Qué voy a escribir, no es la única pregunta, pronto se le ocurrió otra, también ella imperiosa, y tan inmediata de urgencias que se volvería casi irresistible tomada como reflejo casi instantáneo, pero determina la prudencia que no volvamos al debate en que nos hemos perdido anteriormente, y que más exigiría, para que no recayésemos una y otra vez en confusiones conceptuales, la distinción entre relaciones íntimas y esenciales y relaciones accidentales, esto como mínimo, lo que finalmente importará del caso es saber que Raimundo Silva, después de haber preguntado, Qué voy a escribir, preguntó, Por dónde voy a empezar. Se diría que la primera pregunta era la más importante de las dos, porque es la que va a decidir sobre los objetivos y las lecciones de lo escrito en el futuro, pero, no pudiendo y no queriendo Raimundo Silva remontarse tanto que acabase por redactar una Historia de Portugal, felizmente corta por haber empezado hace tan pocos años y tan a la vista estar su límite próximo, que es, como queda dicho, el Cerco de Lisboa, y careciendo de suficiente marco narrativo un relato que empezase sólo en el momento en que los cruzados respondieron, Negativo, a la petición del rey, se perfila entonces la segunda pregunta como referencia factual y cronología ineludible, lo que equivale a preguntar, usando palabras del pueblo común, Por qué punta empieza esto.

De modo que parece necesario retroceder un poco, por ejemplo, empezar por el discurso de Don Afonso Henriques, lo que, por otra parte, permitiría una nueva reflexión sobre el estilo y las palabras del orador, y quizá por la invención de otro discurso, más de acuerdo con el tiempo, la persona y el lugar, o, simplemente, la lógica de la situación, y que, por su sustancia y particularidades, pudiera justificar la fatal negativa de los cruzados.
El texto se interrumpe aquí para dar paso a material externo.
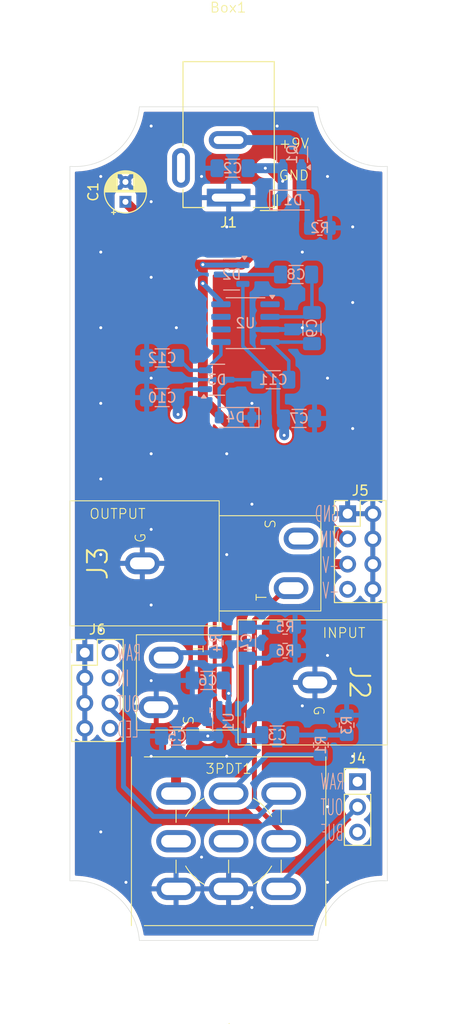
<source format=kicad_pcb>
(kicad_pcb
	(version 20240108)
	(generator "pcbnew")
	(generator_version "8.0")
	(general
		(thickness 1.6)
		(legacy_teardrops no)
	)
	(paper "A4")
	(layers
		(0 "F.Cu" jumper)
		(1 "In1.Cu" signal)
		(2 "In2.Cu" signal)
		(31 "B.Cu" signal)
		(32 "B.Adhes" user "B.Adhesive")
		(33 "F.Adhes" user "F.Adhesive")
		(34 "B.Paste" user)
		(35 "F.Paste" user)
		(36 "B.SilkS" user "B.Silkscreen")
		(37 "F.SilkS" user "F.Silkscreen")
		(38 "B.Mask" user)
		(39 "F.Mask" user)
		(40 "Dwgs.User" user "User.Drawings")
		(41 "Cmts.User" user "User.Comments")
		(42 "Eco1.User" user "User.Eco1")
		(43 "Eco2.User" user "User.Eco2")
		(44 "Edge.Cuts" user)
		(45 "Margin" user)
		(46 "B.CrtYd" user "B.Courtyard")
		(47 "F.CrtYd" user "F.Courtyard")
		(48 "B.Fab" user)
		(49 "F.Fab" user)
		(50 "User.1" user)
		(51 "User.2" user)
		(52 "User.3" user)
		(53 "User.4" user)
		(54 "User.5" user)
		(55 "User.6" user)
		(56 "User.7" user)
		(57 "User.8" user)
		(58 "User.9" user)
	)
	(setup
		(stackup
			(layer "F.SilkS"
				(type "Top Silk Screen")
			)
			(layer "F.Paste"
				(type "Top Solder Paste")
			)
			(layer "F.Mask"
				(type "Top Solder Mask")
				(thickness 0.01)
			)
			(layer "F.Cu"
				(type "copper")
				(thickness 0.035)
			)
			(layer "dielectric 1"
				(type "prepreg")
				(thickness 0.1)
				(material "FR4")
				(epsilon_r 4.5)
				(loss_tangent 0.02)
			)
			(layer "In1.Cu"
				(type "copper")
				(thickness 0.035)
			)
			(layer "dielectric 2"
				(type "core")
				(thickness 1.24)
				(material "FR4")
				(epsilon_r 4.5)
				(loss_tangent 0.02)
			)
			(layer "In2.Cu"
				(type "copper")
				(thickness 0.035)
			)
			(layer "dielectric 3"
				(type "prepreg")
				(thickness 0.1)
				(material "FR4")
				(epsilon_r 4.5)
				(loss_tangent 0.02)
			)
			(layer "B.Cu"
				(type "copper")
				(thickness 0.035)
			)
			(layer "B.Mask"
				(type "Bottom Solder Mask")
				(thickness 0.01)
			)
			(layer "B.Paste"
				(type "Bottom Solder Paste")
			)
			(layer "B.SilkS"
				(type "Bottom Silk Screen")
			)
			(copper_finish "None")
			(dielectric_constraints no)
		)
		(pad_to_mask_clearance 0)
		(allow_soldermask_bridges_in_footprints no)
		(grid_origin 100 100)
		(pcbplotparams
			(layerselection 0x00010fc_ffffffff)
			(plot_on_all_layers_selection 0x0000000_00000000)
			(disableapertmacros no)
			(usegerberextensions no)
			(usegerberattributes yes)
			(usegerberadvancedattributes yes)
			(creategerberjobfile yes)
			(dashed_line_dash_ratio 12.000000)
			(dashed_line_gap_ratio 3.000000)
			(svgprecision 4)
			(plotframeref no)
			(viasonmask no)
			(mode 1)
			(useauxorigin no)
			(hpglpennumber 1)
			(hpglpenspeed 20)
			(hpglpendiameter 15.000000)
			(pdf_front_fp_property_popups yes)
			(pdf_back_fp_property_popups yes)
			(dxfpolygonmode yes)
			(dxfimperialunits yes)
			(dxfusepcbnewfont yes)
			(psnegative no)
			(psa4output no)
			(plotreference yes)
			(plotvalue yes)
			(plotfptext yes)
			(plotinvisibletext no)
			(sketchpadsonfab no)
			(subtractmaskfromsilk no)
			(outputformat 1)
			(mirror no)
			(drillshape 0)
			(scaleselection 1)
			(outputdirectory "gerbers")
		)
	)
	(net 0 "")
	(net 1 "GND")
	(net 2 "VIN")
	(net 3 "Net-(C3-Pad2)")
	(net 4 "Net-(U1--)")
	(net 5 "+9V")
	(net 6 "+V")
	(net 7 "Net-(D1-A)")
	(net 8 "-V")
	(net 9 "LED")
	(net 10 "Net-(U2-CAP+)")
	(net 11 "Net-(D2-common)")
	(net 12 "Net-(U2-CAP-)")
	(net 13 "Net-(D3-common)")
	(net 14 "OUT^{RAW_OR_BUF}")
	(net 15 "IN^{RAW}")
	(net 16 "OUT^{RAW}")
	(net 17 "-VOUT")
	(net 18 "BUFFERED")
	(net 19 "IN^{EFF}")
	(net 20 "OUT^{EFF}")
	(net 21 "IN")
	(net 22 "Net-(C4-Pad1)")
	(net 23 "unconnected-(J1-Pad3)")
	(net 24 "unconnected-(J3-PadS)")
	(net 25 "unconnected-(U2-VREF-Pad6)")
	(net 26 "unconnected-(U2-FB{slash}SHDN-Pad1)")
	(net 27 "unconnected-(U2-OSC-Pad7)")
	(footprint "Connector_PinHeader_2.54mm:PinHeader_1x03_P2.54mm_Vertical" (layer "F.Cu") (at 113 126))
	(footprint "Connector_PinHeader_2.54mm:PinHeader_2x04_P2.54mm_Vertical" (layer "F.Cu") (at 112 99))
	(footprint "Mylib:1590A" (layer "F.Cu") (at 100 100))
	(footprint "Capacitor_THT:CP_Radial_D4.0mm_P2.00mm" (layer "F.Cu") (at 89.6 67.572599 90))
	(footprint "Mylib:3PDT-Stomp-Switch" (layer "F.Cu") (at 100 132))
	(footprint "Connector_PinHeader_2.54mm:PinHeader_2x04_P2.54mm_Vertical" (layer "F.Cu") (at 85.5 113))
	(footprint "Mylib:CK-6.35" (layer "F.Cu") (at 103.2 116 180))
	(footprint "Connector_BarrelJack:BarrelJack_Wuerth_6941xx301002" (layer "F.Cu") (at 100 67.15 180))
	(footprint "Mylib:CK-6.35" (layer "F.Cu") (at 96.8 104))
	(footprint "Capacitor_SMD:C_1206_3216Metric_Pad1.33x1.80mm_HandSolder" (layer "B.Cu") (at 108.4 80.3 -90))
	(footprint "Resistor_SMD:R_0805_2012Metric_Pad1.20x1.40mm_HandSolder" (layer "B.Cu") (at 109.2 70.2))
	(footprint "Capacitor_SMD:C_1206_3216Metric_Pad1.33x1.80mm_HandSolder" (layer "B.Cu") (at 93.3 87.3 180))
	(footprint "Package_TO_SOT_SMD:SOT-23-3" (layer "B.Cu") (at 100.3 74.9 180))
	(footprint "Diode_SMD:D_SOD-123" (layer "B.Cu") (at 106.5 67.4))
	(footprint "Capacitor_SMD:C_1206_3216Metric_Pad1.33x1.80mm_HandSolder" (layer "B.Cu") (at 104.9 121.3))
	(footprint "Capacitor_SMD:C_1206_3216Metric_Pad1.33x1.80mm_HandSolder" (layer "B.Cu") (at 101.8 112 -90))
	(footprint "Resistor_SMD:R_0805_2012Metric_Pad1.20x1.40mm_HandSolder" (layer "B.Cu") (at 111.9 120.3 90))
	(footprint "Resistor_SMD:R_0805_2012Metric_Pad1.20x1.40mm_HandSolder" (layer "B.Cu") (at 98.7 112 90))
	(footprint "Capacitor_SMD:C_1206_3216Metric_Pad1.33x1.80mm_HandSolder" (layer "B.Cu") (at 100.4 64.1875 180))
	(footprint "Resistor_SMD:R_0805_2012Metric_Pad1.20x1.40mm_HandSolder" (layer "B.Cu") (at 105.7 112.8))
	(footprint "Package_TO_SOT_SMD:SOT-23-3" (layer "B.Cu") (at 98.8 85.5))
	(footprint "Diode_SMD:D_SOD-123" (layer "B.Cu") (at 100.7 89.3 180))
	(footprint "Capacitor_SMD:C_1206_3216Metric_Pad1.33x1.80mm_HandSolder" (layer "B.Cu") (at 97.9 115.8 180))
	(footprint "Capacitor_SMD:C_1206_3216Metric_Pad1.33x1.80mm_HandSolder" (layer "B.Cu") (at 106.8 74.9))
	(footprint "Resistor_SMD:R_0805_2012Metric_Pad1.20x1.40mm_HandSolder" (layer "B.Cu") (at 109.3 122.3 -90))
	(footprint "Capacitor_SMD:C_1206_3216Metric_Pad1.33x1.80mm_HandSolder" (layer "B.Cu") (at 104.5 85.5 180))
	(footprint "Resistor_SMD:R_0805_2012Metric_Pad1.20x1.40mm_HandSolder" (layer "B.Cu") (at 105.7 110.4))
	(footprint "Package_TO_SOT_SMD:SOT-23-3" (layer "B.Cu") (at 106.4 62.8 90))
	(footprint "Package_TO_SOT_SMD:SOT-23-5_HandSoldering" (layer "B.Cu") (at 100 120 -90))
	(footprint "Capacitor_SMD:C_1206_3216Metric_Pad1.33x1.80mm_HandSolder" (layer "B.Cu") (at 93.3 83.3 180))
	(footprint "Capacitor_SMD:C_1206_3216Metric_Pad1.33x1.80mm_HandSolder" (layer "B.Cu") (at 94.8 121.4 180))
	(footprint "Package_SO:SOIC-8_3.9x4.9mm_P1.27mm"
		(layer "B.Cu")
		(uuid "e2f2cb10-f383-4d84-9c45-29f14c9fbd49")
		(at 101.7 79.8 180)
		(descr "SOIC, 8 Pin (JEDEC MS-012AA, https://www.analog.com/media/en/package-pcb-resources/package/pkg_pdf/soic_narrow-r/r_8.pdf), generated with kicad-footprint-generator ipc_gullwing_generator.py")
		(tags "SOIC SO")
		(property "Reference" "U2"
			(at 0 0 0)
			(layer "B.SilkS")
			(uuid "5b63c961-815c-4c35-a24e-e6cdb248f50c")
			(effects
				(font
					(size 1 1)
					(thickness 0.15)
				)
				(justify mirror)
			)
		)
		(property "Value" "LT1054"
			(at 0 -3.4 0)
			(layer "B.Fab")
			(uuid "63da2f11-914f-4adc-9dca-cbdf67ec4b1b")
			(effects
				(font
					(size 1 1)
					(thickness 0.15)
				)
				(justify mirror)
			)
		)
		(property "Footprint" "Package_SO:SOIC-8_3.9x4.9mm_P1.27mm"
			(at 0 0 0)
			(layer "B.Fab")
			(hide yes)
			(uuid "af535b56-ad3b-4f37-9438-00eb4636c565")
			(effects
				(font
					(size 1.27 1.27)
					(thickness 0.15)
				)
				(justify mirror)
			)
		)
		(property "Datasheet" "https://www.analog.com/media/en/technical-documentation/data-sheets/1054lfh.pdf"
			(at 0 0 0)
			(layer "B.Fab")
			(hide yes)
			(uuid "eb689815-ce99-4283-808b-0455ae9d7625")
			(effects
				(font
					(size 1.27 1.27)
					(thickness 0.15)
				)
				(justify mirror)
			)
		)
		(property "Description" "Switched-Capacitor Voltage Converter with Regulator, output current 100mA, operating range 3.5V to 15V, low loss 1.1V at 100mA, DIP-8/SO-8"
			(at 0 0 0)
			(layer "B.Fab")
			(hide yes)
			(uuid "102b9b06-9630-474b-b603-6b5c6748b87d")
			(effects
				(font
					(size 1.27 1.27)
					(thickness 0.15)
				)
				(justify mirror)
			)
		)
		(property ki_fp_filters "DIP*W7.62mm* SOIC*3.9x4.9mm*")
		(path "/6d2ebcda-2c69-4f0d-9a09-0a23c2e717b0")
		(sheetname "Root")
		(sheetfile "LT1054.kicad_sch")
		(attr smd)
		(fp_line
			(start 1.95 2.56)
			(end 0 2.56)
			(stroke
				(width 0.12)
				(type solid)
			)
			(layer "B.SilkS")
			(uuid "83e2f814-5b1f-458c-bfc7-85e6f106c5a4")
		)
		(fp_line
			(start 1.95 -2.56)
			(end 0 -2.56)
			(stroke
				(width 0.12)
				(type solid)
			)
			(layer "B.SilkS")
			(uuid "221fca32-f3e4-4d2d-916c-7416e51eaedf")
		)
		(fp_line
			(start -1.95 2.56)
			(end 0 2.56)
			(stroke
				(width 0.12)
				(type solid)
			)
			(layer "B.SilkS")
			(uuid "4aa1b799-3ab8-4a4a-98c4-ae1ccbf1705e")
		)
		(fp_line
			(start -1.95 -2.56)
			(end 0 -2.56)
			(stroke
				(width 0.12)
				(type solid)
			)
			(layer "B.SilkS")
			(uuid "b7064a54-deb0-4435-9b47-a2bcda71941d")
		)
		(fp_poly
			(pts
				(xy -2.7 2.465) (xy -2.94 2.795) (xy -2.46 2.795) (xy -2.7 2.465)
			)
			(stroke
				(width 0.12)
				(type solid)
			)
			(fill solid)
			(layer "B.SilkS")
			(uuid "abca63e4-ec86-4328-882a-4f1b17e4d152")
		)
		(fp_line
			(start 3.7 2.7)
			(end 3.7 -2.7)
			(stroke
				(width 0.05)
				(type solid)
			)
			(layer "B.CrtYd")
			(uuid "7b460f97-7ee7-43ad-a3ef-d7a5d1bd3e4d")
		)
		(fp_line
			(start 3.7 -2.7)
			(end -3.7 -2.7)
			(stroke
				(width 0.05)
				(type solid)
			)
			(layer "B.CrtYd")
			(uuid "b3ccc117-e9e1-450f-9603-5b35756be0a1")
		)
		(fp_line
			(start -3.7 2.7)
			(end 3.7 2.7)
			(stroke
				(width 0.05)
				(type solid)
			)
			(layer "B.CrtYd")
			(uuid "c3073df9-beab-4661-8507-88f95c07b6a1")
		)
		(fp_line
			(start -3.7 -2.7)
			(end -3.7 2.7)
			(stroke
				(width 0.05)
				(type solid)
			)
			(layer "B.CrtYd")
			(uuid "f888f233-905e-4952-b92f-179461c795a5")
		)
		(fp_line
			(start 1.95 2.45)
			(end -0.975 2.45)
			(stroke
				(width 0.1)
				(type solid)
			)
			(layer "B.Fab")
			(uuid "fdb52e2d-a0d8-4436-b2da-bf6f2affbf31")
		)
		(fp_line
			(start 1.95 -2.45)
			(end 1.95 2.45)
			(stroke
				(width 0.1)
				(type solid)
			)
			(layer "B.Fab")
			(uuid "3755e561-b15b-453f-8a0e-a37ca93ae7cb")
		)
		(fp_line
			(start -0.975 2.45)
			(end -1.95 1.475)
			(stroke
				(width 0.1)
				(type solid)
			)
			(layer "B.Fab")
			(uuid "438aec8d-e1d3-458e-a327-5a32ddff3366")
		)
		(fp_line
			(start -1.95 1.475)
			(end -1.95 -2.45)
			(stroke
				(width 0.1)
				(type solid)
			)
			(layer "B.Fab")
			(uuid "b30eca32-59d6-482f-ab31-378d9f0b10c9")
		)
		(fp_line
			(start -1.95 -2.45)
			(end 1.95 -2.45)
			(stroke
				(width 0.1)
				(type solid)
			)
			(layer "B.Fab")
			(uuid "3e51e449-0eb2-4a0b-8382-4d7a213847ae")
		)
		(fp_text user "${REFERENCE}"
			(at 0 0 0)
			(layer "B.Fab")
			(uuid "cd0dc576-8dc1-40be-af26-69e2a76005e9")
			(effects
				(font
					(size 0.98 0.98)
					(thickness 0.15)
				)
				(justify mirror)
			)
		)
		(pad "1" smd roundrect
			(at -2.475 1.905 180)
			(size 1.95 0.6)
			(layers "B.Cu" "B.Paste" "B.Mask")
			(roundrect_rratio 0.25)
			(net 26 "unconnected-(U2-FB{slash}SHDN-Pad1)")
			(pinfunction "FB/SHDN")
			(pintype "input+no_connect")
			(uuid "d2959baa-ce9e-4ce0-a1b4-be4a6d77dd31")
		)
		(pad "2" smd roundrect
			(at -2.475 0.635 180)
			(size 1.95 0.6)
			(layers "B.Cu" "B.Paste" "B.Mask")
			(roundrect_rratio 0.25)
			(net 10 "Net-(U2-CAP+)")
			(pinfunction "CAP+")
			(pintype "input")
			(uuid "b7a13778-0a52-4c18-8c30-d33220907d7c")
		)
		(pad "3" smd roundrect
			(at -2.475 -0.635 180)
			(size 1.95 0.6)
			(layers "B.Cu" "B.Paste" "B.Mask")
			(roundrect_rratio 0.25)
			(net 1 "GND")
			(pinfunction "GND")
			(pintype "power_in")
			(uuid "2976c37c-40dc-453d-a7c5-44184330aa31")
		)
		(pad "4" smd roundrect
			(at -2.475 -1.905 180)
			(size 1.95 0.6)
			(layers "B.Cu" "B.Paste" "B.Mask")
			(roundrect_rratio 0.25)
			(net 12 "Net-(U2-CAP-)")
			(pinfunction "CAP-")
			(pintype "input")
			(uuid "6f90e198-9134-4696-ac69-ac33df258d99")
		)
		(pad "5" smd roundrect
			(at 2.475 -1.905 180)
			(size 1.95 0.6)
			(layers "B.Cu" "B.Paste" "B.Mask")
			(roundrect_rratio 0.25)
			(net 17 "-VOUT")
			(pinfunction "-VOUT")
			(pintype "power_out")
			(uuid "55dbc0a7-9ff9-4801-8caf-2d10a1058fc4")
		)
		(pad "6" smd roundrect
			(at 2.475 -0.635 180)
			(size 1.95 0.6)
			(layers "B.Cu" "B.Paste" "B.Mask")
			(roundrect_rratio 0.25)
			(net 25 "unconnected-(U2-VREF-Pad6)")
			(pinfunction "VREF")
			(pintype "output+no_connect")
			(uuid "e00458a0-58ad-409b-a0c5-39cf3e7bb914")
	
... [342460 chars truncated]
</source>
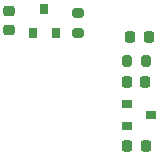
<source format=gtp>
%TF.GenerationSoftware,KiCad,Pcbnew,(6.0.6)*%
%TF.CreationDate,2022-07-17T20:24:10+03:00*%
%TF.ProjectId,EnkooderR,456e6b6f-6f64-4657-9252-2e6b69636164,rev?*%
%TF.SameCoordinates,Original*%
%TF.FileFunction,Paste,Top*%
%TF.FilePolarity,Positive*%
%FSLAX46Y46*%
G04 Gerber Fmt 4.6, Leading zero omitted, Abs format (unit mm)*
G04 Created by KiCad (PCBNEW (6.0.6)) date 2022-07-17 20:24:10*
%MOMM*%
%LPD*%
G01*
G04 APERTURE LIST*
G04 Aperture macros list*
%AMRoundRect*
0 Rectangle with rounded corners*
0 $1 Rounding radius*
0 $2 $3 $4 $5 $6 $7 $8 $9 X,Y pos of 4 corners*
0 Add a 4 corners polygon primitive as box body*
4,1,4,$2,$3,$4,$5,$6,$7,$8,$9,$2,$3,0*
0 Add four circle primitives for the rounded corners*
1,1,$1+$1,$2,$3*
1,1,$1+$1,$4,$5*
1,1,$1+$1,$6,$7*
1,1,$1+$1,$8,$9*
0 Add four rect primitives between the rounded corners*
20,1,$1+$1,$2,$3,$4,$5,0*
20,1,$1+$1,$4,$5,$6,$7,0*
20,1,$1+$1,$6,$7,$8,$9,0*
20,1,$1+$1,$8,$9,$2,$3,0*%
G04 Aperture macros list end*
%ADD10RoundRect,0.225000X0.250000X-0.225000X0.250000X0.225000X-0.250000X0.225000X-0.250000X-0.225000X0*%
%ADD11RoundRect,0.200000X-0.200000X-0.275000X0.200000X-0.275000X0.200000X0.275000X-0.200000X0.275000X0*%
%ADD12RoundRect,0.200000X0.275000X-0.200000X0.275000X0.200000X-0.275000X0.200000X-0.275000X-0.200000X0*%
%ADD13R,0.900000X0.800000*%
%ADD14R,0.800000X0.900000*%
%ADD15RoundRect,0.225000X-0.225000X-0.250000X0.225000X-0.250000X0.225000X0.250000X-0.225000X0.250000X0*%
%ADD16RoundRect,0.225000X0.225000X0.250000X-0.225000X0.250000X-0.225000X-0.250000X0.225000X-0.250000X0*%
G04 APERTURE END LIST*
D10*
X147040000Y-82765000D03*
X147040000Y-81215000D03*
D11*
X156995000Y-85400000D03*
X158645000Y-85400000D03*
D12*
X152810000Y-81355000D03*
X152810000Y-83005000D03*
D13*
X157000000Y-89050000D03*
X157000000Y-90950000D03*
X159000000Y-90000000D03*
D14*
X149050000Y-83000000D03*
X150950000Y-83000000D03*
X150000000Y-81000000D03*
D15*
X157005000Y-87180000D03*
X158555000Y-87180000D03*
D16*
X157285000Y-83360000D03*
X158835000Y-83360000D03*
D15*
X157015000Y-92580000D03*
X158565000Y-92580000D03*
M02*

</source>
Mas aquí se plantea una cuestión previa, conviene saberlo, quiénes fueron en aquel paso los interlocutores del rey, para quién hablaba él, qué gente tenía delante cuando soltó su plática. Afortunadamente, no se trata de un imposible, basta ir a la fuente limpia, a los cronistas, a la propia Historia del Cerco de Lisboa, esta que Raimundo Silva tiene sobre su mesa, es muy explícita, no hay más que hojear, buscar, encontrar, la información es de buena fuente, se dice que directamente del célebre Osberno, y así podemos enterarnos de que estaba el conde Arnoldo de Aarschot, que mandaba a los guerreros llegados de las diversas partes del imperio germánico, que estaba Cristiano de Gistell, jefe de flamencos y boloñeses, y que la tercera parte de los cruzados era gobernada por cuatro condestables, eran ellos Herveu de Glanvill, con el personal de Norfolk y Suffolk, Simón de Dover, con los navíos de Kent, André, con los londinenses, y Saherio de Archelles con el resto. Sin mando principal, pero dotados de autoridad, fuerza militar e influencia política para influir en las discusiones, tendremos que mencionar también al normando Guillermo Virulo y a un hermano suyo llamado Rodolfo, ambos duros de pelar.